836 hommes de Grande-Bretagne, Australie, Canada et Pologne, sont partis au combat de nuitAprès avoir évoqué (lire notre édition du 1 er juillet) les conséquences de ce raid sur les infrastructures ferroviaires et dans la ville, où avaient été recensés plus de 1.000 points d'impact de bombes, ce second volet raconte la bataille du ciel, grâce aux nouvelles recherches (mémoire de témoins, archives) réalisées par Bernard Staels, invité en juin dernier à une conférence du Cercle historique.

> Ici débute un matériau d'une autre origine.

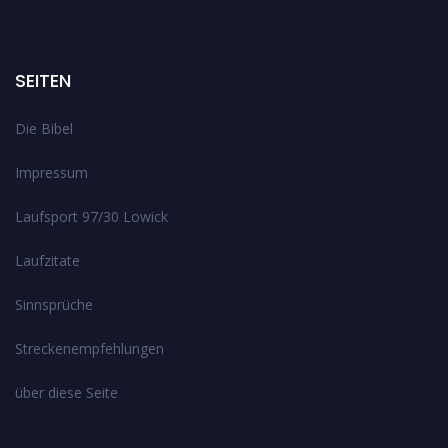
SEITEN
Die Bibel
Impressum
Laufsport 97/30 Lowick
Laufzitate
Sinnsprüche
Streckenempfehlungen
über diese Seite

« L'ampleur de la bataille aérienne est moins connue des Vierzonnais, ayant eu lieu hors de leur vue et de nuit. Cent seize Lancasters britanniques ont reçu l'ordre d'attaquer "la cible vitale de Vierzon, si importante que vous aurez les diversions nécessaires Une attaque réussie aura un effet direct sur la bataille présente du sud de Caen" ( comme l'attestent ses archives, N.D.L.R.). »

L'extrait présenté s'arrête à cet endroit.